Five phases of China’s malaria control and elimination strategies, 1949–2020

Second, China has invested in building systems and capacities to support the elimination of parasitic diseases, including malaria [6]. The clearest example is the National Institute of Parasitic Diseases (NIPD), Chinese Center for Disease Control and Prevention (China CDC), and the national malaria control and prevention network stretching down to the lowest levels of government was established during the 1960s. Malaria control was subsequently included in the work of the whole country CDCs system (including the National, Provincial, Prefecture, and County) down to very local levels. This has been supported by systematic training and capacity development and, latterly, reporting systems. These systems and capacities building have been crucial in providing support at multiple levels [7], including to local-level implementation, data collection and analysis, and by building the mechanism through which technical expertise and experience at the grassroots can feed into adaptive strategy and policy development.

Third, the country has both benefited from, and contributed to, global health cooperation on malaria elimination. As in other areas, China has leveraged collaborations with external agencies, such as the Global Fund to Fight AIDS, Tuberculosis and Malaria, to actively develop its domestic systems and capacities [8]. However, as China’s domestic malaria elimination efforts has progressed, so has global health collaboration, initially with neighboring countries in Southeast Asia and subsequently with some countries from Africa.

Since 2015, the NIPD has been collaborating on a malaria control project in Tanzania, the China–UK–Tanzania Pilot Project on Malaria Control, supported by the China–UK Global Health Support Programme (GHSP) funded by the UK Department for International Development. The pilot has adapted elements of China’s domestic experience, including 1,7‑malaria Reactive Community‑based Testing and Response (1,7‑mRCTR). This is a locally‑tailored approach, using existing health facility data and locally trained community health workers to conduct community level testing and treatment, and rapidly report malaria cases [9].

This is the first pilot project in which a Chinese agency has collaborated in on-the-ground implementation of a malaria control project overseas. It has shown encouraging results, reducing the malaria burden in the intervention areas by 81% [10]. Equally importantly, it has provided a platform for engagement between a Chinese technical agency and a counterpart in an African country and created space for mutual learning. Work underway by the authors is documenting how learning can help inform future cooperation.

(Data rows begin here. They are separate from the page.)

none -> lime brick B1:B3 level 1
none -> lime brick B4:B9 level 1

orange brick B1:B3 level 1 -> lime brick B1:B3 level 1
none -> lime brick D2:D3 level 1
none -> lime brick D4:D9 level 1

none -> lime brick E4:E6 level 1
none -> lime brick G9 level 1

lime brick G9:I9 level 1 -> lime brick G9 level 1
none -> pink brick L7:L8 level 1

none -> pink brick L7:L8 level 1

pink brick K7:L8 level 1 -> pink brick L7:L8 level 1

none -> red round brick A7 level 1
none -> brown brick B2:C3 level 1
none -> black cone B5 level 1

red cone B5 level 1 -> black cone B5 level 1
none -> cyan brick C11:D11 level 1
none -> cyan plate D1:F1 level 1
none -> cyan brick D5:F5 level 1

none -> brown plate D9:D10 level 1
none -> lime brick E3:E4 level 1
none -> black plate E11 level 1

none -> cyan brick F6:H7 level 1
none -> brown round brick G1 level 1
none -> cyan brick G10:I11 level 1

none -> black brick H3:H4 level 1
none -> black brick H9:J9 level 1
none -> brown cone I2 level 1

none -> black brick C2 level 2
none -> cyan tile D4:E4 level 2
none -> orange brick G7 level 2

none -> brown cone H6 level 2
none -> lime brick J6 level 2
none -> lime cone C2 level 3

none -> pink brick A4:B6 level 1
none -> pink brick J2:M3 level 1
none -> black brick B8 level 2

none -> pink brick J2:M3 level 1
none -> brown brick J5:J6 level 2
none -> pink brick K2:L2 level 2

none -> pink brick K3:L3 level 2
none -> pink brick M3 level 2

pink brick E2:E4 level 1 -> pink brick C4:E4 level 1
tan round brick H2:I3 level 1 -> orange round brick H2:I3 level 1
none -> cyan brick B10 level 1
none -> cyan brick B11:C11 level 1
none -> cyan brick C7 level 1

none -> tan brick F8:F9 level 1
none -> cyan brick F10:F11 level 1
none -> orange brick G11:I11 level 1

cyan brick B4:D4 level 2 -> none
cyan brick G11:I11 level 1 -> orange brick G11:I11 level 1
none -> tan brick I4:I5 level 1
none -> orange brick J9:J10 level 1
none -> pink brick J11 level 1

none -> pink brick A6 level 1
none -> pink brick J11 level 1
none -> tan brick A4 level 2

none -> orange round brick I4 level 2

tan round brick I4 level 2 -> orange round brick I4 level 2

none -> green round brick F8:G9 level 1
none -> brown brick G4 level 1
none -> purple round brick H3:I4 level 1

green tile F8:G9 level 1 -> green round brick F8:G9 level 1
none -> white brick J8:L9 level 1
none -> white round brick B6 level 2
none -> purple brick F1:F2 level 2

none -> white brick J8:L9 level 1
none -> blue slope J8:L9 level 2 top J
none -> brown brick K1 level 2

As China’s engagement in global health increases—in malaria and more widely—there is a need to look closely at the country’s experience on multiple levels. There is clearly a ‘what?’ question—China’s experience shows that specific technical approaches are important—for example early use of bed nets, or setting demanding milestones for its case detection and reporting system. But as we have argued, there is also a ‘how?’ question—how malaria control and elimination journey have been managed and the approaches and tools that have underpinned adaptation, local tailoring of solutions, and provided expert input to implementation and to the policy process. As the global health community seeks to understand and learn from China’s progress in areas of public health, and as Chinese policy makers explore new options for China’s future global health cooperation, this ‘how?’ question will become increasingly relevant, including for the capacities and systems China needs as it contemplates a greater engagement in global health. Broadening debates and bringing in new analytical perspectives can help support mutual learning—and improved outcomes—between Chinese agencies and their overseas partners as China’s global health engagement increases.